Вот так и живу — понял? Сережка уже по палисаднику на своих двоих топает, а я его через забор каждый раз вижу. Смотрю, а у самого душа стоном стонет: сын!


— Тебе, что же, только сын нужен?

— Нет, — тихо сказал Еликоев. — Мне они вместе нужны. Я нынешних девчонок знаю, а Танька не такая. Ты, сержант, еще не поймешь, ты в этих делах младенец. Это что — Громыхалово проехали? Через три остановки Запешенье… А если ты думаешь, что сможешь помочь мне, — брось! Ничего у тебя не выйдет, сержант, уж поверь мне.

— Я знаю, — кивнул Бесфамильный. — Только ты сам не отступись.

— Я? — удивленно и, пожалуй, даже обиженно спросил Еликоев.

— На самом деле, не железная же она, твоя Татьяна, — задумчиво сказал Бесфамильный. В нем все бунтовало, он не умел не помогать другим, но знал, что здесь не может помочь ничем, и сознание собственного бессилия было отвратительным. Еликоев прав. Ничего у меня не выйдет. Выйти может только у него — через полгода, год, полтора — выйдет! Бесфамильный был убежден в этом, потому что, сам спасенный от смерти душевным порывом чужого, в сущности, человека, верил в конечное торжество справедливости и доброты.

Они вернулись из тамбура в пустой вагон и сидели молча. Еликоев смотрел в окно, в ночь, в темноту, где изредка мелькали огоньки, и Бесфамильный думал, что ему сейчас легче. Человеку всегда легче, когда он не один на один с самим собой.


Зимнюю сессию Лида сдала неважно и сразу же уехала к родителям на заставу на все каникулы, хотя ехать ей не хотелось. Одна мысль, что две недели она не будет видеться с Кричевским, приводила ее в отчаяние. Но и мать и отец настаивали, требовали, чтобы она приехала, и она поехала. Кричевский не пришел проводить ее. Они попрощались в коридоре: «Ну, будь здорова и набирайся сил к летнему штурму». Он был сдержан, сух. А ей хотелось обнять его, прижаться к нему — при всех, пусть видят, пусть осуждают, наплевать. Но было только рукопожатие — и все.

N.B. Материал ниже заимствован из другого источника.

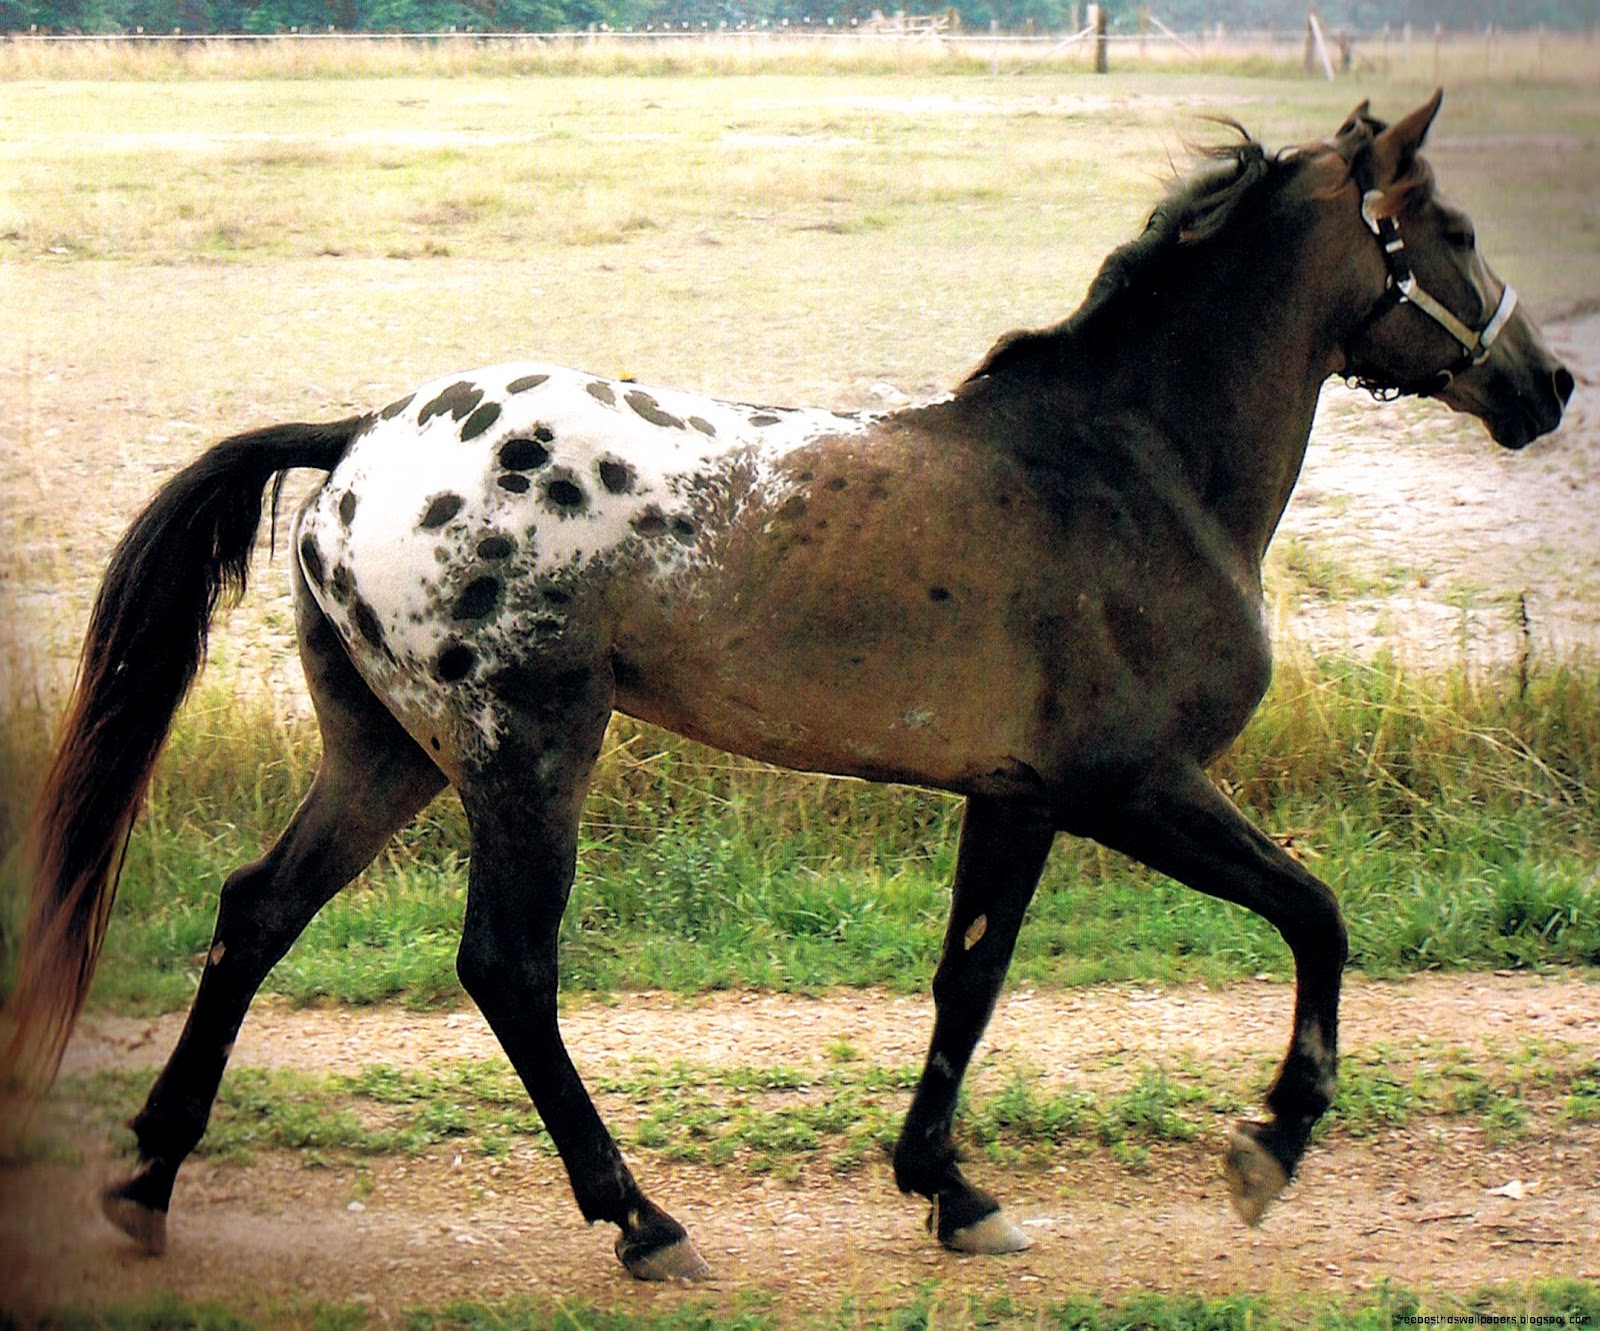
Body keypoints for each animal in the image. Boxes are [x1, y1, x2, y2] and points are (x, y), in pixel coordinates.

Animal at [1, 92, 1573, 1281]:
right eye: (1451, 229)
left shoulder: (1017, 797)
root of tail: (362, 442)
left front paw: (951, 1188)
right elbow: (1315, 913)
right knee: (506, 966)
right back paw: (642, 1221)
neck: (1135, 467)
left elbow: (969, 979)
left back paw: (149, 1181)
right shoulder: (1132, 784)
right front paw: (1270, 1143)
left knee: (256, 912)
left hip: (385, 751)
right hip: (524, 753)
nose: (1546, 385)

…Он знает, как я сдала сессию: две тройки. Он думает, что я тупица, и не хочет понять, что это из-за него. Что я не могу уже спокойно заниматься. Господи, да что же это такое! Если бы мне еще три месяца назад сказали, что со мной произойдет это, я бы только рассмеялась. А тут голова идет кругом, как только увижу его, и ноги делаются ватными. И он, конечно, все видит, все понимает и молчит. И опять возле него вьются эти накрашенные третьекурсницы с сигаретками. А сейчас он уедет в Москву, ему и каникулы — работа, и две недели обернутся для меня двумя годами, это-то я уже знаю точно…

Так оно и было. Две недели показались ей мучительными. Она уехала на день раньше, соврав, что у нее дела.

Только один раз отец спросил ее, видится ли она с Бочаровым, и, вспыхнув, Лида ответила — очень редко, да и зачем? Савун поглядел на нее пристально и, казалось, хотел спросить о чем-то еще, да так и не спросил.